I was eleven years old in 1962, and attending a Catholic grade school, so we heard lots about Vatican II, even if we didn't quite understand the whole thing. We didn't know how controversial it was, or how much it would change the Church. Vatican II represented the realization of the church leadership (at least that of Pope John XXIII) that the Roman Catholic Church was an institution in need of making itself relevant to a world vastly different from that in which it was founded. Not in its fundamental beliefs, but in the way it organized and governed itself, operated day-to-day, and represented itself to the millions of Catholics around the world.

Many of the changes the Council instituted were (and remain) controversial - in particular allowing the Mass said in the local vernacular rather than in Latin.
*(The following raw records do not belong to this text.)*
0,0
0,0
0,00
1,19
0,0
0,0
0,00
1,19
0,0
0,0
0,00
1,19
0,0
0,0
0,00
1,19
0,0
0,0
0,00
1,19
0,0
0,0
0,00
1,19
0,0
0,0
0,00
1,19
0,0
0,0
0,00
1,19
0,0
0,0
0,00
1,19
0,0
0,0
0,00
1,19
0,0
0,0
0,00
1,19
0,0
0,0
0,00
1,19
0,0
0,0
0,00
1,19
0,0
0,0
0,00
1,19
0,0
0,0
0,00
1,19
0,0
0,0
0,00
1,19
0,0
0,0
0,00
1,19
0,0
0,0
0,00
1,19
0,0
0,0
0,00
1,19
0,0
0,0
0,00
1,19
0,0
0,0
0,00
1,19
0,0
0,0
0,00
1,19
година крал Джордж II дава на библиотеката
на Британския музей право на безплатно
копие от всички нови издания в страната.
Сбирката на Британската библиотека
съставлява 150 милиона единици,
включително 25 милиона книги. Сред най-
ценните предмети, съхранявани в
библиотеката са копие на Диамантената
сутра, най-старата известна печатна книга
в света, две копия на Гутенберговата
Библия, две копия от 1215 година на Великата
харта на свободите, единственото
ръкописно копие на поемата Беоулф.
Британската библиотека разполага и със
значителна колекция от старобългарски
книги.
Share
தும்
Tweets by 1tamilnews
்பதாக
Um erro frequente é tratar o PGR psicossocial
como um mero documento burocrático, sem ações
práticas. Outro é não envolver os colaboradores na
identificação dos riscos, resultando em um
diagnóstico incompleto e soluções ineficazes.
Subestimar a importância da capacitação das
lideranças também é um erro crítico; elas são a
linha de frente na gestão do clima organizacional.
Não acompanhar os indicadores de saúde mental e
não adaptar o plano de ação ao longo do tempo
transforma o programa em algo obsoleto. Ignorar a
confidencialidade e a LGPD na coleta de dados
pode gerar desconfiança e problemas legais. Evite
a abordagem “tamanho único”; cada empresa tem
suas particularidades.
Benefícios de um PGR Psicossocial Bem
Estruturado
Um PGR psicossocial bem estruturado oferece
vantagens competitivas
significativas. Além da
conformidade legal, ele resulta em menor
For centuries, the Church wielded vast secular as well as spiritual power simply because only the priests and bishops could understand Latin, and the faithful had to rely on their interpretations of scripture and the rules they imposed ... not all of which were particularly grounded in the Bible.

Which leads one to ask ...

When will we see the equivalent of Vatican II for the Islamic world?

The closest thing to Vatican II for Muslims is the ongoing effort being conducted by religious scholars in Turkey to revise the Hadith, the vast collection of sayings and commentary attributed to Mohammed and his original followers that are second only to the Koran in terms of their importance to Muslims.

Many Muslims regard the Hadith as absolute religious dogma, even when individual sayings appear to reflect more the social norms and realities of the seventh-century Arabian desert than a guide for spiritual and moral living (stoning adulterers, many restrictions on the rights of women, etc). The Turkish effort is designed to help sort out the Hadith and bring it into line with the realities of the 21st century.

The effort is, of course, every bit as controversial for many Muslims as Vatican II was for many Catholics. Nevertheless, it represents a desperately-needed move to accommodate Islam to a world that is vastly different from that in which it was founded. If nothing else, accepting the validity of translations of the Koran into languages other than Arabic - so that Real People could read, understand, and evaluate its teachings - would be a major step forward.

I'm not holding my breath, but it's a start.

Have a good day. More thoughts tomorrow.

Bilbo

2 comments:

Mike said...

I think it's going to take another generation to loosen up the Muslim culture. Internet information will infiltrate and beat down the hard line thinking.

Anonymous said...

Bilbo:

Thanks for letting the world know the Turks are actually helping to bring the 21st Century to Islam (this would appear to complete the salient "George Washington" level good deeds tha have to be credited to Kemal Ataturk).

Until Islam reforms, as did the Church, there will be no peace on earth. True religious wars in Europe disappeared shortly after the "99 These" were nailed on the church door. After that, it was political warfare that murdered millions, which proves that religion isn't the cause of war, people are. Reforming Islam to reject its readical factions might be a big step toward peace on earth, good will toward men.

This is a good start and I hope to live long enough to see the benefits of it.